The reason the reaction to the story in Poland was total silence probably has more to with the political climate change than with the fictional climate conference in Krakow. The Polish political atmosphere had changed since the 2015 elections.
In today’s Poland, a journalist can publish a story showing that government members stole money from the European Parliament, but that does not mean that anybody will be held accountable.
The Bureau of the European Parliament decided in May 2016 that the ‘European party’ MELD and the affiliated fund FELD had misused funds for 400.000 Euros, which should be recovered. In Denmark, the Danish MEP involved in the affair, Messerschmidt, subsequently agreed to repay 134.000 Euros of EU funds.
In Poland, three days after our publication, Ziobro held a press conference in which he said: “Me and my deputies, both in the ministry of justice as well as the prosecutor’s office, are guided by the principle: the state has to protect the honest and be ruthless against those who break the law.”
When we asked him about the Meld affair, he declined to answer. He blushed a bit, then smiled for a while, before abruptly leaving the press conference. I had asked him twice: which of the prosecutor’s offices that is subordinate to you will address this issue? In Poland, all prosecutors are subordinate to the justice minister.
How can the same story be a scandal in Denmark and nothing in Poland?

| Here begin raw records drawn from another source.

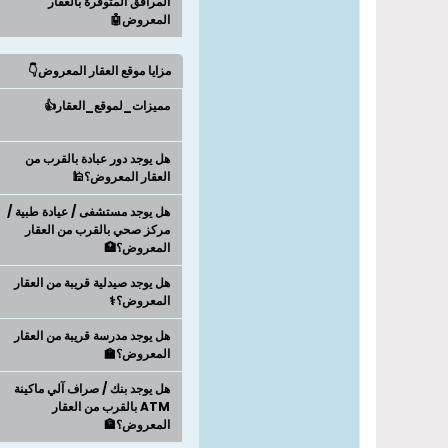
المرافق المتوفرة بالعقار
المعروض🤖
مزايا موقع العقار المعروض👇
مميزات_لموقع_العقار👍
هل يوجد دور عبادة بالقرب من
العقار المعروض؟🕌
هل يوجد مستشفى / عيادة طبية /
مركز صحي بالقرب من العقار
المعروض؟🏥
هل يوجد صيدلية قريبة من العقار
المعروض؟⚕️
هل يوجد مدرسة قريبة من العقار
المعروض؟🏫
هل يوجد بنك / صراف آلي ماكينة
ATM بالقرب من العقار
المعروض؟🏦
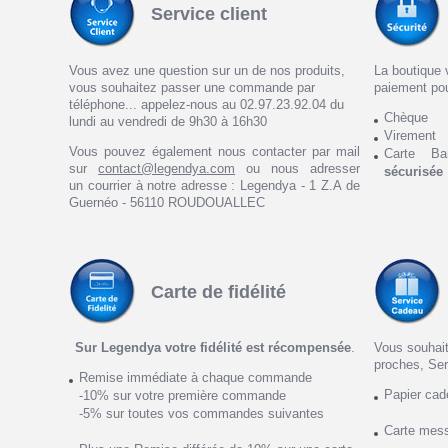
Service client
Vous avez une question sur un de nos produits,
La boutique 
vous souhaitez passer une commande par
paiement po
téléphone... appelez-nous au 02.97.23.92.04 du
Chèque
lundi au vendredi de 9h30 à 16h30
Virement
Vous pouvez également nous contacter par mail
Carte Ba
sur
contact@legendya.com
ou nous adresser
sécurisée
un courrier à notre adresse : Legendya - 1 Z.A de
Guernéo - 56110 ROUDOUALLEC
Carte de fidélité
Sur Legendya votre fidélité est récompensée
.
Vous souhait
proches, Ser
Remise immédiate à chaque commande
Papier ca
-10% sur votre première commande
-5% sur toutes vos commandes suivantes
Carte mes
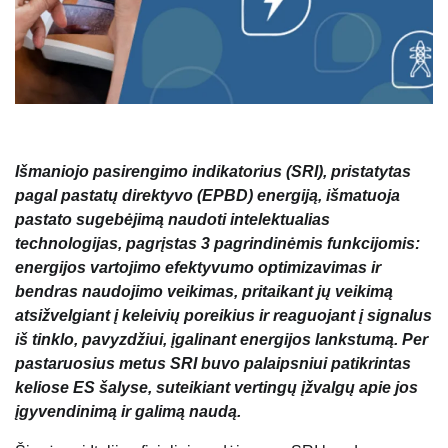
Išmaniojo pasirengimo indikatorius (SRI), pristatytas
pagal pastatų direktyvo (EPBD) energiją, išmatuoja
pastato sugebėjimą naudoti intelektualias
technologijas, pagrįstas 3 pagrindinėmis funkcijomis:
energijos vartojimo efektyvumo optimizavimas ir
bendras naudojimo veikimas, pritaikant jų veikimą
atsižvelgiant į keleivių poreikius ir reaguojant į signalus
iš tinklo, pavyzdžiui, įgalinant energijos lankstumą. Per
pastaruosius metus SRI buvo palaipsniui patikrintas
keliose ES šalyse, suteikiant vertingų įžvalgų apie jos
įgyvendinimą ir galimą naudą.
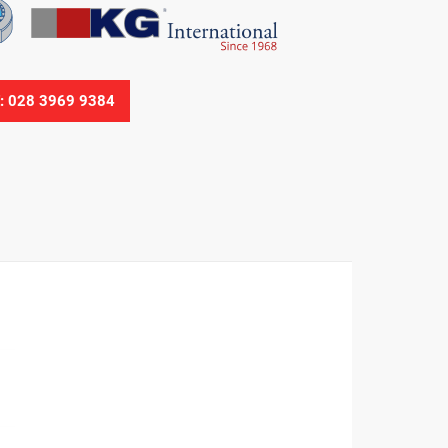
Ệ: 028 3969 9384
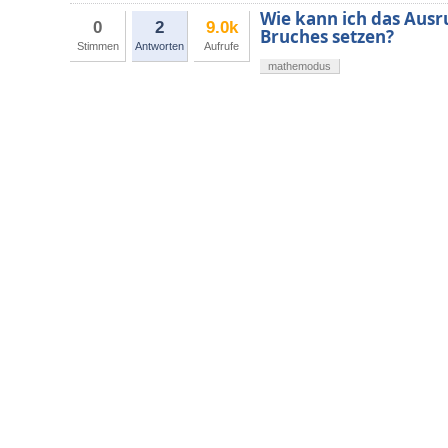
Wie kann ich das Ausr
0
2
9.0k
Bruches setzen?
Stimmen
Antworten
Aufrufe
mathemodus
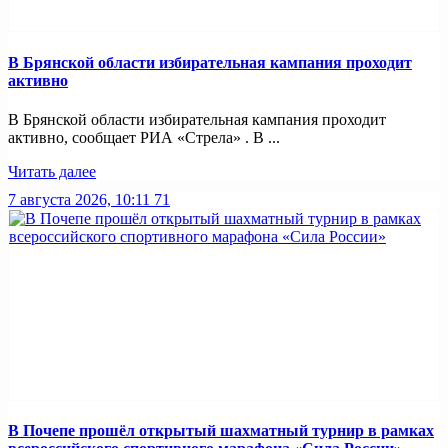
В Брянской области избирательная кампания проходит
активно
В Брянской области избирательная кампания проходит
активно, сообщает РИА «Стрела» . В ...
Читать далее
7 августа 2026, 10:11
71
В Почепе прошёл открытый шахматный турнир в рамках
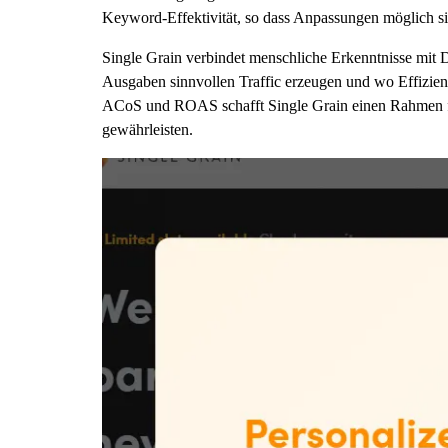
Keyword-Effektivität, so dass Anpassungen möglich si
Single Grain verbindet menschliche Erkenntnisse mit 
Ausgaben sinnvollen Traffic erzeugen und wo Effizie
ACoS und ROAS schafft Single Grain einen Rahmen fü
gewährleisten.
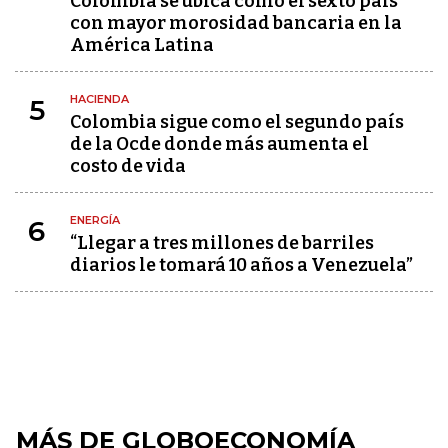
Colombia se ubica como el sexto país
con mayor morosidad bancaria en la
América Latina
HACIENDA
5
Colombia sigue como el segundo país
de la Ocde donde más aumenta el
costo de vida
ENERGÍA
6
“Llegar a tres millones de barriles
diarios le tomará 10 años a Venezuela”
MÁS DE GLOBOECONOMÍA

How can the minister of justice, who is facing allegations of fraud, just walk away from questions?
I’ve struggled to answer these questions.
Perhaps the European Union for Poles is still a distant thing, something that they and their politicians treat like a piggy bank, a source of easy grants, rather than as a club with rules and values. Poland, since the 2015 elections, has come to resemble the Hungary of prime minister Viktor Orban, where party-loyal media do not ask hard questions and where ministers also feel immune from scrutiny.
Maybe what we are living in is a golden age of populism.
Nobody in Poland believes that Olaf will lift the lid on this case, but unless the EU imposes some checks and balances from the outside, politicians like Ziobro will be able to keep on laughing. I believe that Ziobro’s statement – that the state has to protect the honest and be ruthless against those who break the law – will, one day, come to be the case in Poland, despite him.
This is not just about how politicians handle bad PR. It is about living in the liberal, democratic Europe that we all signed up to.